Does clinical debriefing cause harm?

In regard to harm associated with CD, while equipoise remains around the negative effects of compulsory debriefing in lay people, healthcare staff in this study reported that their debriefing experience was anecdotally positive [12]. In this study all team members were given an ‘opt out’ if desired, and where applicable, opportunity to speak during the debriefing. The ‘points of action’ section ended the debriefing and included the offer of further support if required [23]. Educators leading the program and clinical managers observed for adverse events associated with CD. However, we are not aware of any reported incidences of staff seeking further assistance from our faculty or in-house psychological support services as the result of a negative CD experiences [16, 46].

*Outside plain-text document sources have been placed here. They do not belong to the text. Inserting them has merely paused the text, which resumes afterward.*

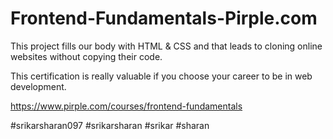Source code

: # Frontend-Fundamentals-Pirple.com
This project fills our body with HTML & CSS and that leads to cloning online websites without copying their code.

This certification is really valuable if you choose your career to be in web development.

https://www.pirple.com/courses/frontend-fundamentals

#srikarsharan097
#srikarsharan
#srikar
#sharan
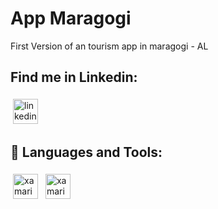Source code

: # App Maragogi
First Version of an tourism app in maragogi - AL

## Find me in Linkedin:
<a href="https://www.linkedin.com/in/renato-alves-490a5a160" target="_blank" rel="noopener noreferrer"> <img src="https://cdn.jsdelivr.net/npm/simple-icons@v3/icons/linkedin.svg" alt="linkedin" height="40" style="vertical-align:top; margin:4px"></a>

## 🧰 Languages and Tools:
<p>
 <img src="https://user-images.githubusercontent.com/40499768/151962022-d847ed85-0f70-4687-a1e8-152ff504d40c.png" alt="xamarin" height="40" style="vertical-align:top; margin:4px">
 <img src="https://user-images.githubusercontent.com/40499768/151962143-f0bbc600-1190-477e-b266-ac15936d0431.png" alt="xamarin" height="40" style="vertical-align:top; margin:4px">
</p>



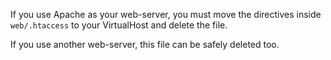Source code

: If you use Apache as your web-server,
you must move the directives inside `web/.htaccess` to your VirtualHost and delete the file.

If you use another web-server, this file can be safely deleted too.

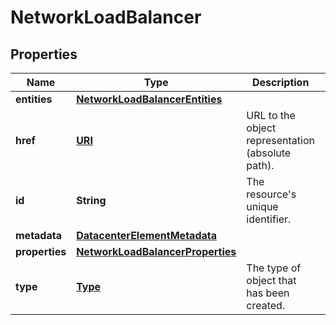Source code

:

# NetworkLoadBalancer

## Properties

| Name | Type | Description | Notes |
| ------------ | ------------- | ------------- | ------------- |
| **entities** | [**NetworkLoadBalancerEntities**](NetworkLoadBalancerEntities.md) |  |  [optional] |
| **href** | [**URI**](URI.md) | URL to the object representation (absolute path). |  [optional] [readonly] |
| **id** | **String** | The resource&#39;s unique identifier. |  [optional] [readonly] |
| **metadata** | [**DatacenterElementMetadata**](DatacenterElementMetadata.md) |  |  [optional] |
| **properties** | [**NetworkLoadBalancerProperties**](NetworkLoadBalancerProperties.md) |  |  |
| **type** | [**Type**](Type.md) | The type of object that has been created. |  [optional] |


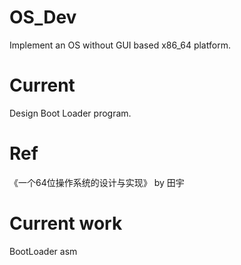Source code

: # OS_Dev
Implement an OS without GUI based x86_64 platform.

# Current

Design Boot Loader program.

# Ref

《一个64位操作系统的设计与实现》 by 田宇

# Current work

BootLoader asm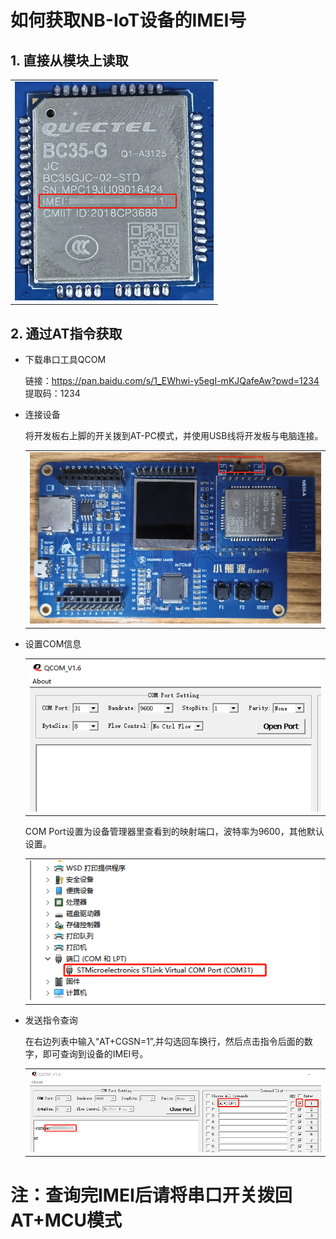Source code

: # 如何获取NB-IoT设备的IMEI号

## 1. 直接从模块上读取
<table><tbody><tr><td><img src="figures/查看IMEI.png" /></td></tr></tbody></table>

## 2. 通过AT指令获取
- 下载串口工具QCOM

    链接：https://pan.baidu.com/s/1_EWhwi-y5egI-mKJQafeAw?pwd=1234 
    提取码：1234

- 连接设备

    将开发板右上脚的开关拨到AT-PC模式，并使用USB线将开发板与电脑连接。

    <table><tbody><tr><td><img src="figures/开关拨到左边.png" /></td></tr></tbody></table>

- 设置COM信息

    <table><tbody><tr><td><img src="figures/设置COM.png" /></td></tr></tbody></table>

    COM Port设置为设备管理器里查看到的映射端口，波特率为9600，其他默认设置。

    <table><tbody><tr><td><img src="figures/端口映射.png" /></td></tr></tbody></table>

- 发送指令查询

    在右边列表中输入“AT+CGSN=1”,并勾选回车换行，然后点击指令后面的数字，即可查询到设备的IMEI号。

    <table><tbody><tr><td><img src="figures/发送查询IMEI指令.png" /></td></tr></tbody></table>

# 注：查询完IMEI后请将串口开关拨回AT+MCU模式
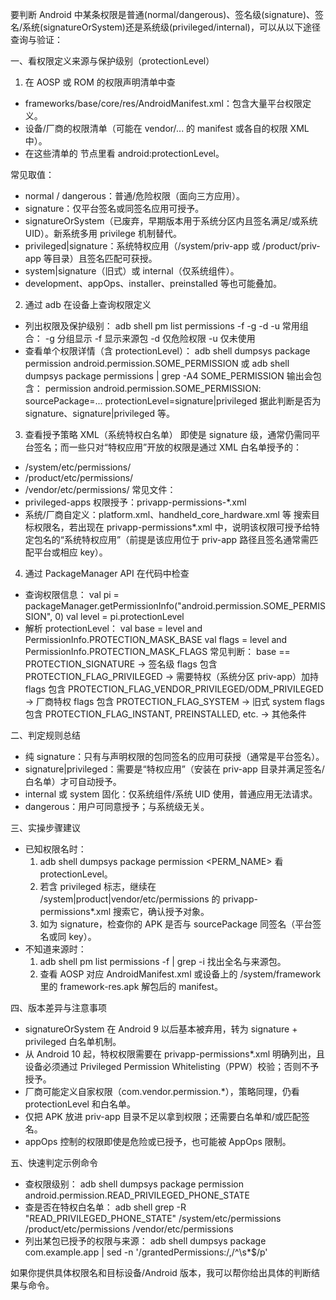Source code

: 要判断 Android 中某条权限是普通(normal/dangerous)、签名级(signature)、签名/系统(signatureOrSystem)还是系统级(privileged/internal)，可以从以下途径查询与验证：

一、看权限定义来源与保护级别（protectionLevel）
1) 在 AOSP 或 ROM 的权限声明清单中查
- frameworks/base/core/res/AndroidManifest.xml：包含大量平台权限定义。
- 设备/厂商的权限清单（可能在 vendor/... 的 manifest 或各自的权限 XML 中）。
- 在这些清单的 <permission> 节点里看 android:protectionLevel。

常见取值：
- normal / dangerous：普通/危险权限（面向三方应用）。
- signature：仅平台签名或同签名应用可授予。
- signatureOrSystem（已废弃，早期版本用于系统分区内且签名满足/或系统 UID）。新系统多用 privilege 机制替代。
- privileged|signature：系统特权应用（/system/priv-app 或 /product/priv-app 等目录）且签名匹配可获授。
- system|signature（旧式）或 internal（仅系统组件）。
- development、appOps、installer、preinstalled 等也可能叠加。

2) 通过 adb 在设备上查询权限定义
- 列出权限及保护级别：
  adb shell pm list permissions -f -g -d -u
  常用组合：
  -g 分组显示
  -f 显示来源包
  -d 仅危险权限
  -u 仅未使用
- 查看单个权限详情（含 protectionLevel）：
  adb shell dumpsys package permission android.permission.SOME_PERMISSION
  或
  adb shell dumpsys package permissions | grep -A4 SOME_PERMISSION
输出会包含：
  permission android.permission.SOME_PERMISSION:
    sourcePackage=...
    protectionLevel=signature|privileged
据此判断是否为 signature、signature|privileged 等。

3) 查看授予策略 XML（系统特权白名单）
即使是 signature 级，通常仍需同平台签名；而一些只对“特权应用”开放的权限是通过 XML 白名单授予的：
- /system/etc/permissions/
- /product/etc/permissions/
- /vendor/etc/permissions/
常见文件：
- privileged-apps 权限授予：privapp-permissions-*.xml
- 系统/厂商自定义：platform.xml、handheld_core_hardware.xml 等
搜索目标权限名，若出现在 privapp-permissions*.xml 中，说明该权限可授予给特定包名的“系统特权应用”（前提是该应用位于 priv-app 路径且签名通常需匹配平台或相应 key）。

4) 通过 PackageManager API 在代码中检查
- 查询权限信息：
  val pi = packageManager.getPermissionInfo("android.permission.SOME_PERMISSION", 0)
  val level = pi.protectionLevel
- 解析 protectionLevel：
  val base = level and PermissionInfo.PROTECTION_MASK_BASE
  val flags = level and PermissionInfo.PROTECTION_MASK_FLAGS
常见判断：
  base == PROTECTION_SIGNATURE  -> 签名级
  flags 包含 PROTECTION_FLAG_PRIVILEGED -> 需要特权（系统分区 priv-app）加持
  flags 包含 PROTECTION_FLAG_VENDOR_PRIVILEGED/ODM_PRIVILEGED -> 厂商特权
  flags 包含 PROTECTION_FLAG_SYSTEM -> 旧式 system
  flags 包含 PROTECTION_FLAG_INSTANT, PREINSTALLED, etc. -> 其他条件

二、判定规则总结
- 纯 signature：只有与声明权限的包同签名的应用可获授（通常是平台签名）。
- signature|privileged：需要是“特权应用”（安装在 priv-app 目录并满足签名/白名单）才可自动授予。
- internal 或 system 固化：仅系统组件/系统 UID 使用，普通应用无法请求。
- dangerous：用户可同意授予；与系统级无关。

三、实操步骤建议
- 已知权限名时：
  1) adb shell dumpsys package permission <PERM_NAME> 看 protectionLevel。
  2) 若含 privileged 标志，继续在 /system|product|vendor/etc/permissions 的 privapp-permissions*.xml 搜索它，确认授予对象。
  3) 如为 signature，检查你的 APK 是否与 sourcePackage 同签名（平台签名或同 key）。
- 不知道来源时：
  1) adb shell pm list permissions -f | grep -i <keyword> 找出全名与来源包。
  2) 查看 AOSP 对应 AndroidManifest.xml 或设备上的 /system/framework 里的 framework-res.apk 解包后的 manifest。

四、版本差异与注意事项
- signatureOrSystem 在 Android 9 以后基本被弃用，转为 signature + privileged 白名单机制。
- 从 Android 10 起，特权权限需要在 privapp-permissions*.xml 明确列出，且设备必须通过 Privileged Permission Whitelisting（PPW）校验；否则不予授予。
- 厂商可能定义自家权限（com.vendor.permission.*），策略同理，仍看 protectionLevel 和白名单。
- 仅把 APK 放进 priv-app 目录不足以拿到权限；还需要白名单和/或匹配签名。
- appOps 控制的权限即使是危险或已授予，也可能被 AppOps 限制。

五、快速判定示例命令
- 查权限级别：
  adb shell dumpsys package permission android.permission.READ_PRIVILEGED_PHONE_STATE
- 查是否在特权白名单：
  adb shell grep -R "READ_PRIVILEGED_PHONE_STATE" /system/etc/permissions /product/etc/permissions /vendor/etc/permissions
- 列出某包已授予的权限与来源：
  adb shell dumpsys package com.example.app | sed -n '/grantedPermissions:/,/^\s*$/p'

如果你提供具体权限名和目标设备/Android 版本，我可以帮你给出具体的判断结果与命令。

It is our view, based on the results of this study and the wider literature, that CD is likely to produce positive outcomes including an increase in team performance, but that implementation is a key consideration to ensure success [47]. While healthcare staff are likely to be relatively resilient in the face of challenging situations [44], the potential negative effects on both psychological safety, team culture and individuals (including burnout) require further study in a range of clinical environments [46, 48, 49]. Furthermore, we acknowledge that unintended negative consequences and staff dissatisfaction are a risk if CD programs are implemented poorly [16, 44].

Limitations

This study reports on indirect observation of debriefing practices at a single institution, so caution must be used in extrapolating the results. Various forms of bias may have compromised our results, notably the Hawthorne effect may have changed behaviour of our facilitators. Furthermore, we note there are limitations of using forms to report the subtleties of a typical debriefing conversation. Therefore, we acknowledge that some of our conclusions should be considered anecdotal. Finally, the local culture and the risk of harm, highlighted in other studies, should always be considered when conducting any form of debriefing. To this end, in keeping with contemporary studies of CD, while no harm was reported in this study, the long term consequences of clinical debriefing remain uncertain.

Conclusion

Facilitation of CD is an emerging skill for frontline clinical educators and the wider simulation educator community, who may be increasingly asked to use their skills in clinical settings. Results from this study suggest that many of the skills typically used in simulation debriefing overlap with those required for CD. Implementation of a CD program using a structured approach appears to be feasible when supported by faculty development and interdisciplinary engagement. In addition, CD has the potential to provide useful quality improvement insights from frontline healthcare workers.